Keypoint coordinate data
•••••
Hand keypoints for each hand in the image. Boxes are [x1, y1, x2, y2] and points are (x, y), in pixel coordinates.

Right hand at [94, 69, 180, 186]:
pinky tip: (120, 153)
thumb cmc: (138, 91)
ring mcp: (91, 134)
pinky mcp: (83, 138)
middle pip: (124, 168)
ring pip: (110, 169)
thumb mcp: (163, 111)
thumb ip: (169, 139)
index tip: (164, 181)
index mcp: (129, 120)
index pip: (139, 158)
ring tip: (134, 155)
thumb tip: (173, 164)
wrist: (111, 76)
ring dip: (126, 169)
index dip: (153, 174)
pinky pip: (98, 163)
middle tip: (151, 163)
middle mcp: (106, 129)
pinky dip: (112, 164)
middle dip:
•••••
- Instructions for the task -
Retype every entry word for word.

- Result below -
Hand keypoints for each hand in the image. Boxes are [x1, y1, x2, y2] and points are (x, y), in pixel coordinates.

Right hand at [94, 69, 180, 186]:
pinky tip: (120, 153)
thumb cmc: (138, 91)
ring mcp: (91, 134)
pinky mcp: (83, 138)
middle pip: (124, 168)
ring pip: (110, 169)
thumb mcp: (163, 111)
thumb ip: (169, 139)
index tip: (164, 181)
index mcp: (129, 120)
index pip: (139, 158)
ring tip: (134, 155)
thumb tip: (173, 164)
wrist: (111, 76)
ring dip: (126, 169)
index dip: (153, 174)
pinky pip: (98, 163)
middle tip: (151, 163)
middle mcp: (106, 129)
pinky dip: (112, 164)
middle dip:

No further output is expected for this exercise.